ブッシュ大統領、中国当局に政治や宗教の自由について、改善を求める見通し

2005年11月18日 18時26分
【大紀元日本11月18日】ブッシュ米大統領はアジア太平洋経済協力会議(APEC)首脳会議の終了後、20日に中国を訪問する。再任後初めてのアジア訪問であり、大統領は胡錦涛総書記が代表する中国共産党指導部に対し、いままで以上に民主や人権、宗教自由などの問題を提起すると見られる。

 アジア訪問直前の演説では、ブッシュ大統領は「中国が引き続き改革開放を進めるよう応援したい。中国国内の民主化は、国際社会に歓迎されるからだ」と述べる一方、台湾は圧制から民主に邁進したと称賛し、「民主主義の台湾は国民に繁栄をもたらし、自由と民主の華人社会を作り上げた」と評価した。

 また演説の中で、ブッシュ大統領は中国当局が国民に宗教と政治のさらなる自由を与えるべきであると指摘し、「中国国民は言論の自由、国家権力に制御されない信教の自由を望んでおり、このような国民による社会改善の努力は、中国の発展の一段階であり歓迎されるべきである」と発言した。米国務省のある官僚によると、今回の中国訪問でブッシュ大統領は中国当局の認可した教会を訪れる予定であり、中国国民と一緒に礼拝をすることを望んでいるという。

 中国外交部部長・李肇星氏は、ブッシュ大統領による政治自由を求める発言に反論したが、米国政府関係者は、ブッシュ大統領は中国当局に遠慮せず、共産党が嫌う批判をはっきりと告げると表明した。

 今回訪問にあたり、米国下院議員21人は連名で大統領に嘆願書を提出し、胡錦涛総書記との会談で、宗教自由や人権問題を主要議題に、中国共産党に対し酷刑の中止や、政治犯と人権活動家、法輪功学習者の釈放を求めるよう提唱した。

 米国務省は最新発表した国際宗教自由年次報告書では、中国は「特別に注意すべき国」にリストアップされたが、中国共産党は宗教の自由に対する圧制を変える意向がまったくないと明言した。
 
 そのほか「ヒューマン・ライツ・ウオッチ」や「国境なき記者団」などの国際組織も中国の人権や、民主選挙の実施、新聞報道の規制に関する問題などを大統領に提議した。

 北米各地の法輪功学習者らは請願活動を行い、迫害されている法輪功学習者とその孤児や、著名な人権弁護士・高智晟氏の法律事務所が強制閉鎖されたことなどの問題に関心を寄せるよう大統領に嘆願した。

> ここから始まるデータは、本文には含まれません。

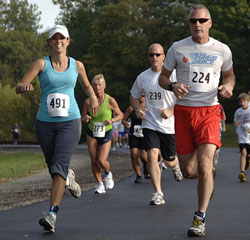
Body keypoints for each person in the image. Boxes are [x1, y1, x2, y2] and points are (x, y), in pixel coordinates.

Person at [158, 4, 235, 237]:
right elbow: (162, 77)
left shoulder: (222, 49)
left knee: (203, 164)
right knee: (190, 170)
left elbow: (230, 75)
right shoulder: (177, 47)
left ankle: (199, 218)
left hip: (209, 112)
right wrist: (172, 85)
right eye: (193, 21)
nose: (197, 25)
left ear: (210, 23)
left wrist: (228, 87)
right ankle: (207, 179)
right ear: (190, 24)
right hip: (183, 112)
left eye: (202, 21)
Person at [16, 25, 99, 233]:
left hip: (70, 121)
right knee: (53, 166)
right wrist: (25, 87)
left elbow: (87, 85)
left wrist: (93, 97)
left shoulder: (77, 65)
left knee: (58, 166)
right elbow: (20, 85)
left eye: (63, 38)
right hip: (44, 122)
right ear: (50, 42)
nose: (59, 41)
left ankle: (52, 213)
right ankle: (67, 177)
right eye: (55, 38)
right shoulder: (41, 64)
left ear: (68, 41)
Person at [130, 43, 183, 206]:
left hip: (169, 125)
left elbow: (184, 98)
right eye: (151, 54)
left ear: (164, 57)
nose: (154, 57)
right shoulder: (143, 77)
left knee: (168, 161)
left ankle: (175, 164)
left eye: (157, 55)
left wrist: (171, 111)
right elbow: (133, 96)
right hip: (150, 123)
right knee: (152, 154)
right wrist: (138, 109)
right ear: (148, 57)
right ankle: (158, 193)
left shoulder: (173, 76)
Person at [82, 74, 123, 194]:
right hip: (92, 131)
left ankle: (107, 173)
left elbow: (119, 114)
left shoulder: (110, 100)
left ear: (104, 86)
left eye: (100, 85)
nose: (97, 87)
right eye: (94, 85)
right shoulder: (88, 101)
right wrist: (86, 118)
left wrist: (112, 120)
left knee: (101, 160)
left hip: (106, 131)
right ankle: (100, 183)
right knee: (94, 160)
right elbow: (83, 117)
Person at [122, 95, 149, 183]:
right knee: (134, 155)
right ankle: (138, 175)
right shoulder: (131, 108)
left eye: (143, 96)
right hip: (134, 134)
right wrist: (126, 123)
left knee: (144, 158)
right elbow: (123, 120)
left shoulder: (148, 107)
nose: (142, 97)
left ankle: (146, 165)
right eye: (140, 96)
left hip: (145, 134)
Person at [234, 93, 250, 182]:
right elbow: (235, 121)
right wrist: (235, 124)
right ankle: (242, 172)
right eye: (241, 102)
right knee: (243, 153)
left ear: (248, 102)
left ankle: (247, 162)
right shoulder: (238, 111)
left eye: (244, 101)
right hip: (242, 135)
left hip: (249, 135)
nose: (243, 103)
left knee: (248, 154)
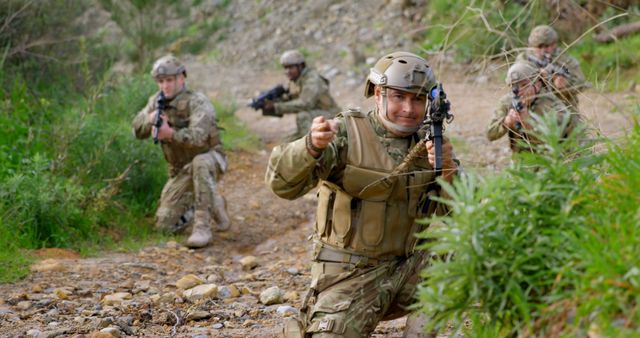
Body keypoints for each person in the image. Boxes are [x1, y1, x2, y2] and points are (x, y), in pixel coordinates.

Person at [266, 51, 459, 337]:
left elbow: (466, 212)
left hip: (408, 270)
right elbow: (282, 185)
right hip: (351, 277)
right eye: (399, 97)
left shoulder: (430, 144)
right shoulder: (346, 133)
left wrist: (450, 172)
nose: (409, 108)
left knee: (464, 252)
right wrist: (310, 147)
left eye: (418, 99)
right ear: (378, 94)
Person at [132, 55, 230, 248]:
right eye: (161, 81)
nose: (165, 86)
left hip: (210, 160)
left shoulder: (198, 101)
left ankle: (202, 226)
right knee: (164, 225)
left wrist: (170, 134)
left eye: (169, 80)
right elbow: (136, 130)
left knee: (200, 162)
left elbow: (199, 137)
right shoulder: (156, 102)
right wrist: (150, 120)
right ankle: (214, 201)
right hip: (180, 170)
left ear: (181, 78)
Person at [487, 62, 582, 154]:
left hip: (552, 161)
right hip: (523, 161)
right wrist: (507, 122)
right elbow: (490, 134)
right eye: (514, 86)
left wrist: (528, 122)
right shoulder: (507, 102)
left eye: (524, 85)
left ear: (538, 84)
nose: (519, 91)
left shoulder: (553, 105)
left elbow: (553, 143)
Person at [262, 49, 340, 141]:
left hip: (331, 116)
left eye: (291, 67)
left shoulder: (312, 80)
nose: (287, 71)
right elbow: (290, 98)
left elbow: (305, 103)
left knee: (302, 116)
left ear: (300, 66)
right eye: (285, 68)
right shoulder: (297, 80)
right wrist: (271, 103)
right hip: (316, 116)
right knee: (285, 143)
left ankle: (313, 146)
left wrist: (276, 107)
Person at [516, 25, 587, 111]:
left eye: (548, 46)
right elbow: (515, 81)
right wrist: (537, 76)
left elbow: (580, 82)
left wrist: (565, 85)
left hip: (562, 107)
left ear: (555, 44)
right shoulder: (524, 58)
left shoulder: (564, 60)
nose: (545, 50)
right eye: (540, 47)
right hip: (532, 106)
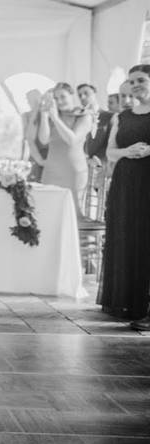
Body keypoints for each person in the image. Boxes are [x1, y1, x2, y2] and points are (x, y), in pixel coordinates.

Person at [99, 65, 150, 328]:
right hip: (125, 185)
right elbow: (110, 153)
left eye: (141, 80)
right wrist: (128, 151)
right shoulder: (122, 117)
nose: (135, 85)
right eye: (131, 81)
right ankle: (129, 301)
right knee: (126, 237)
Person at [39, 82, 91, 215]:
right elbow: (43, 140)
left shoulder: (84, 115)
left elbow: (72, 140)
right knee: (49, 212)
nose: (59, 101)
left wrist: (55, 118)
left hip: (73, 172)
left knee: (73, 213)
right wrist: (45, 117)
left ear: (72, 95)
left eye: (63, 96)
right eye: (55, 98)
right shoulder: (53, 116)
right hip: (51, 172)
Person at [22, 90, 48, 182]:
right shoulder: (26, 116)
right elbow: (28, 138)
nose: (29, 102)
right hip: (34, 155)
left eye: (30, 99)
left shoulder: (48, 113)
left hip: (50, 156)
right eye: (28, 100)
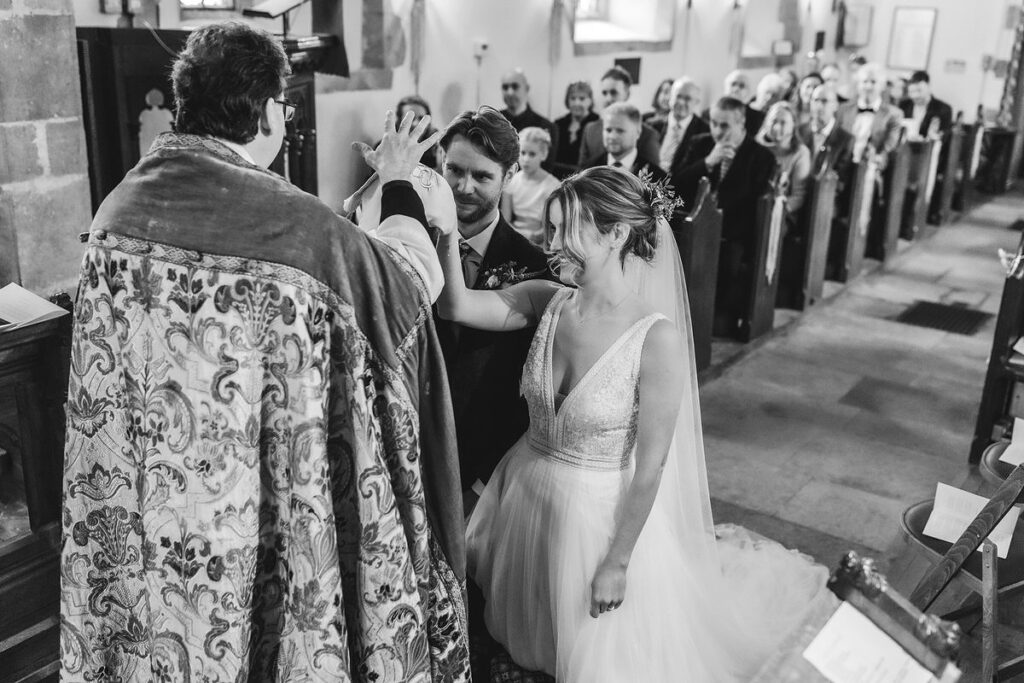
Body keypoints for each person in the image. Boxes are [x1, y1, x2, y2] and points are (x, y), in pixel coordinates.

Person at [60, 21, 470, 682]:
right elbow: (408, 282)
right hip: (255, 512)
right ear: (272, 111)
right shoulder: (299, 228)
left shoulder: (118, 208)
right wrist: (397, 182)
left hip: (148, 514)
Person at [435, 167, 829, 681]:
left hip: (596, 519)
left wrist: (617, 562)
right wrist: (444, 233)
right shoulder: (544, 299)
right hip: (525, 499)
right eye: (550, 228)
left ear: (616, 233)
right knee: (531, 638)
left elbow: (653, 463)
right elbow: (456, 304)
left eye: (564, 230)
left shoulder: (655, 338)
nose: (550, 244)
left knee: (598, 656)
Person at [671, 96, 777, 337]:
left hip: (732, 233)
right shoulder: (700, 144)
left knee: (729, 259)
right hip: (693, 225)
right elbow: (675, 184)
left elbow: (753, 205)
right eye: (713, 123)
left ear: (741, 123)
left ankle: (709, 321)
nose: (717, 131)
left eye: (725, 125)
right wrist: (707, 162)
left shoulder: (761, 156)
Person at [578, 66, 660, 165]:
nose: (608, 98)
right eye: (604, 93)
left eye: (613, 93)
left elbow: (652, 177)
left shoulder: (648, 135)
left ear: (627, 94)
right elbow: (582, 172)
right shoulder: (590, 130)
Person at [836, 62, 904, 168]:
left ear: (882, 86)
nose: (868, 86)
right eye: (864, 82)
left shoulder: (893, 114)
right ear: (858, 85)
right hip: (842, 165)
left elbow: (889, 147)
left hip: (872, 168)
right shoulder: (843, 109)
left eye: (873, 82)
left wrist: (876, 160)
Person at [503, 126, 562, 246]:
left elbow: (552, 225)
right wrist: (516, 235)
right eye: (523, 153)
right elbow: (505, 219)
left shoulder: (552, 185)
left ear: (543, 155)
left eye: (532, 154)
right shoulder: (511, 180)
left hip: (541, 241)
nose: (526, 159)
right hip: (513, 235)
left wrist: (533, 237)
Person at [581, 102, 667, 181]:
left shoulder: (658, 178)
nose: (612, 136)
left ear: (637, 132)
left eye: (620, 131)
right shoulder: (587, 171)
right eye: (608, 130)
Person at [756, 102, 811, 217]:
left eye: (783, 123)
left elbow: (798, 196)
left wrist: (775, 212)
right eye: (774, 121)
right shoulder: (756, 147)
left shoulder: (800, 153)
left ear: (793, 125)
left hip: (782, 213)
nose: (777, 127)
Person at [500, 68, 558, 165]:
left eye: (515, 86)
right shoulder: (491, 121)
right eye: (505, 87)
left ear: (526, 88)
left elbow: (545, 168)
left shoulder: (546, 127)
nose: (510, 92)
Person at [654, 77, 709, 172]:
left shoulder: (704, 131)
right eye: (678, 96)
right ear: (671, 97)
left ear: (696, 102)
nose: (681, 102)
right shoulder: (652, 125)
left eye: (687, 98)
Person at [552, 80, 599, 178]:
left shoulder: (597, 124)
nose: (576, 103)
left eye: (582, 99)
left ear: (590, 101)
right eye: (573, 98)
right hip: (556, 176)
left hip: (585, 178)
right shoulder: (558, 123)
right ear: (567, 101)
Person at [899, 70, 953, 139]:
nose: (915, 96)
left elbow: (945, 135)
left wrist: (935, 136)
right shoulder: (903, 105)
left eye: (919, 90)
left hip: (928, 147)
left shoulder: (943, 109)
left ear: (928, 87)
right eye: (912, 92)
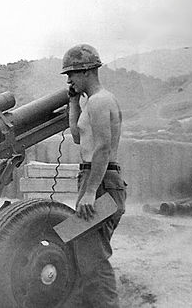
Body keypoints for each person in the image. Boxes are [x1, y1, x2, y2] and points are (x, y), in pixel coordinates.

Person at [61, 44, 126, 308]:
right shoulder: (90, 103)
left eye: (72, 74)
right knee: (83, 252)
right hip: (94, 179)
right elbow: (77, 136)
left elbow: (102, 148)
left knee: (93, 260)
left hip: (100, 182)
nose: (69, 80)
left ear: (87, 71)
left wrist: (89, 192)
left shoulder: (100, 101)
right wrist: (74, 102)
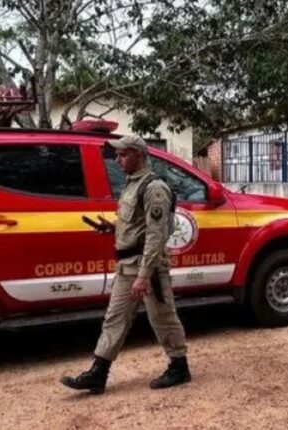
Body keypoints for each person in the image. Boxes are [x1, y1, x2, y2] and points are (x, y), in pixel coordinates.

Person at [61, 135, 190, 394]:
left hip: (148, 267)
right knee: (114, 318)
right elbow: (136, 225)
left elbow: (156, 236)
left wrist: (144, 276)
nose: (117, 160)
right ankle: (98, 372)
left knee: (162, 318)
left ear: (138, 155)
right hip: (127, 265)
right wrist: (112, 228)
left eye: (123, 155)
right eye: (117, 155)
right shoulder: (130, 185)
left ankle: (179, 366)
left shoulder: (154, 188)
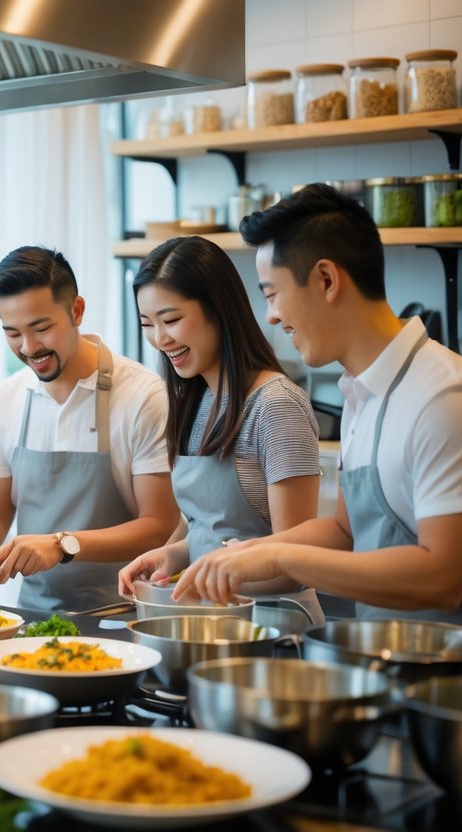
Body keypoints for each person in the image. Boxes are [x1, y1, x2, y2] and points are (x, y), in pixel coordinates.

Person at [173, 184, 462, 621]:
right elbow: (343, 530)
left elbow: (443, 577)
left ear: (327, 280)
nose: (270, 315)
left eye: (272, 293)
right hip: (387, 660)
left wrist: (283, 560)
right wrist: (247, 552)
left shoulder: (440, 396)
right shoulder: (362, 393)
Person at [0, 246, 180, 612]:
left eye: (41, 329)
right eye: (12, 333)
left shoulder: (142, 393)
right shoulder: (5, 398)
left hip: (125, 613)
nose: (28, 348)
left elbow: (158, 524)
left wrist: (61, 545)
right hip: (33, 616)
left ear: (76, 311)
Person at [117, 237, 321, 600]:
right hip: (208, 620)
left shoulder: (275, 405)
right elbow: (210, 532)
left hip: (268, 630)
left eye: (171, 320)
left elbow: (297, 562)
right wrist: (173, 554)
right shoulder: (195, 398)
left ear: (218, 309)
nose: (160, 339)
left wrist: (201, 581)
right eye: (147, 324)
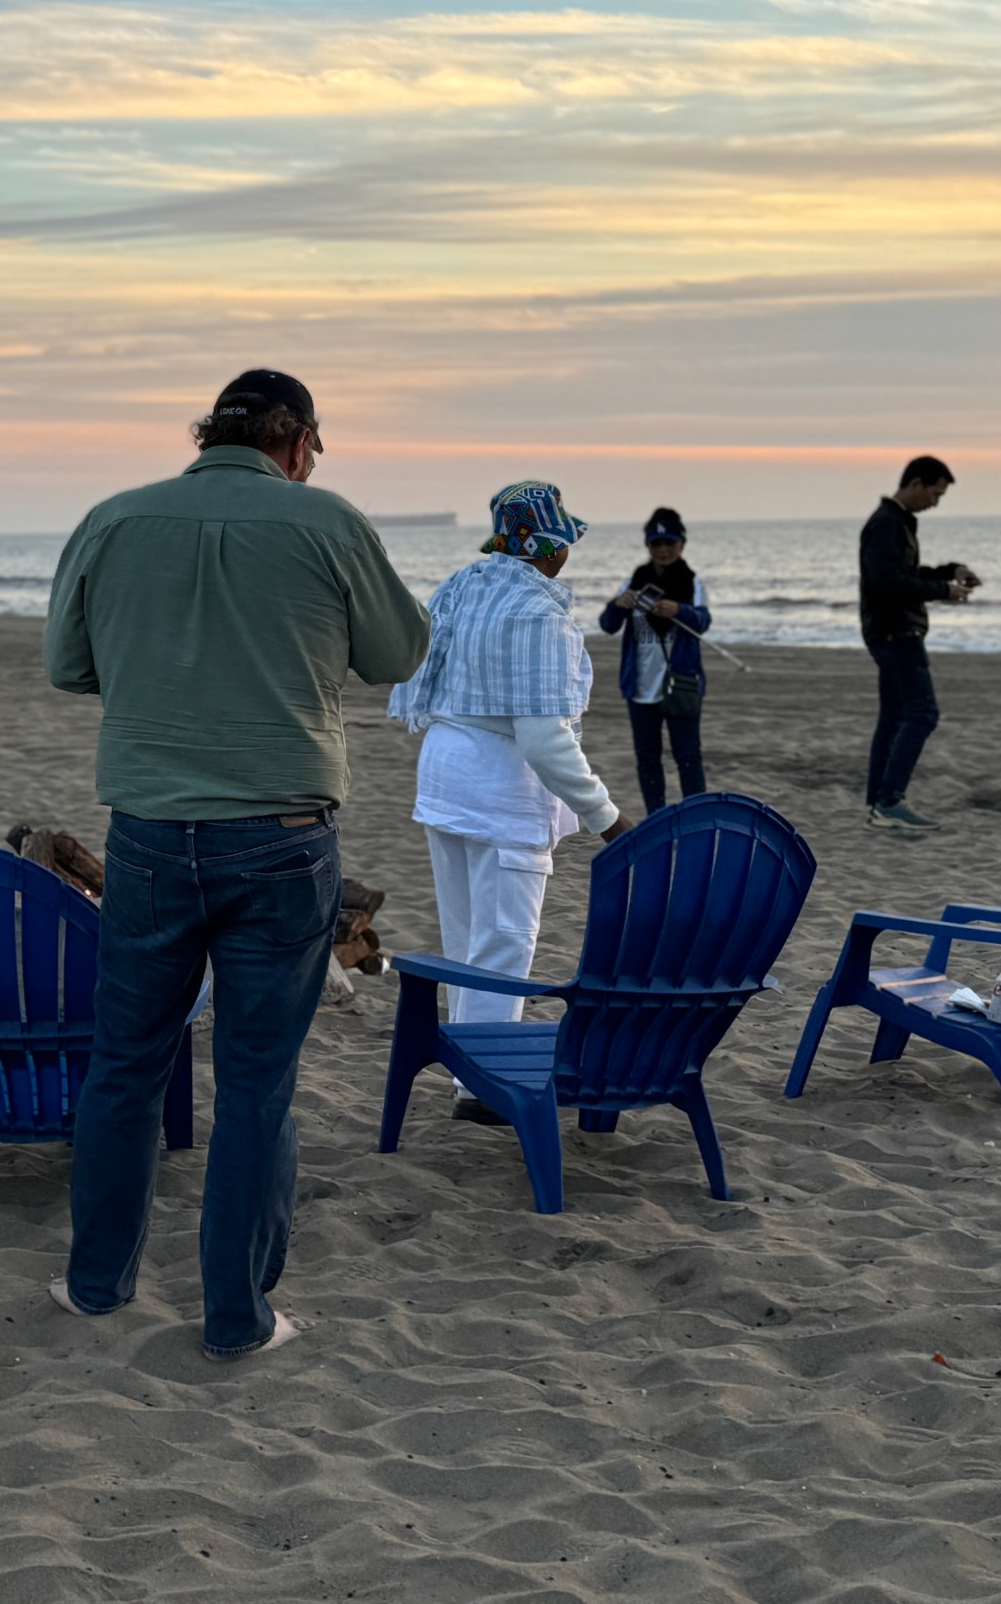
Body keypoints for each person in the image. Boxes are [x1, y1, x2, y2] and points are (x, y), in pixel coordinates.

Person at [44, 370, 430, 1361]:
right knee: (257, 1085)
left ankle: (97, 1285)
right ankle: (237, 1318)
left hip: (150, 833)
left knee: (125, 1069)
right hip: (279, 834)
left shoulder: (116, 520)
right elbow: (397, 651)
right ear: (294, 442)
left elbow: (68, 663)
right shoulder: (323, 521)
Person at [390, 481, 635, 1126]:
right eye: (563, 543)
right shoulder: (537, 611)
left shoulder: (465, 586)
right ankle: (485, 1085)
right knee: (504, 942)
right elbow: (543, 737)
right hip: (498, 787)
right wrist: (609, 818)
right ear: (547, 545)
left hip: (446, 776)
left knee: (468, 937)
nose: (567, 556)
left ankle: (470, 1073)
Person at [860, 455, 977, 832]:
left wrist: (949, 571)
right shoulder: (886, 524)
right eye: (935, 494)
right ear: (915, 484)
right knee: (923, 714)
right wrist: (943, 591)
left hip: (892, 631)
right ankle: (890, 801)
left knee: (894, 718)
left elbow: (903, 573)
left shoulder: (897, 523)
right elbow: (886, 582)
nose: (935, 503)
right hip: (896, 632)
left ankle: (878, 802)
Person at [599, 507, 711, 814]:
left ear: (681, 544)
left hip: (682, 684)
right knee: (647, 757)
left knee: (687, 755)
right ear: (648, 546)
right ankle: (657, 816)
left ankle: (694, 815)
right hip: (640, 687)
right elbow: (607, 625)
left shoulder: (693, 583)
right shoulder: (633, 582)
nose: (663, 549)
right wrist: (618, 606)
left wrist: (679, 610)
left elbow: (703, 621)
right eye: (656, 543)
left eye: (669, 543)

 ワシントン・ポスト紙、ワシントン・タイムズ紙などの主流メディアもブッシュ大統領の訪中に注目し、人権問題を提起するよう促した。ワシントン・ポスト紙は「大統領はアジア訪問前にダライ・ラマと会談したことも、中国当局による人権改善を求めるメッセージである」とコメントした。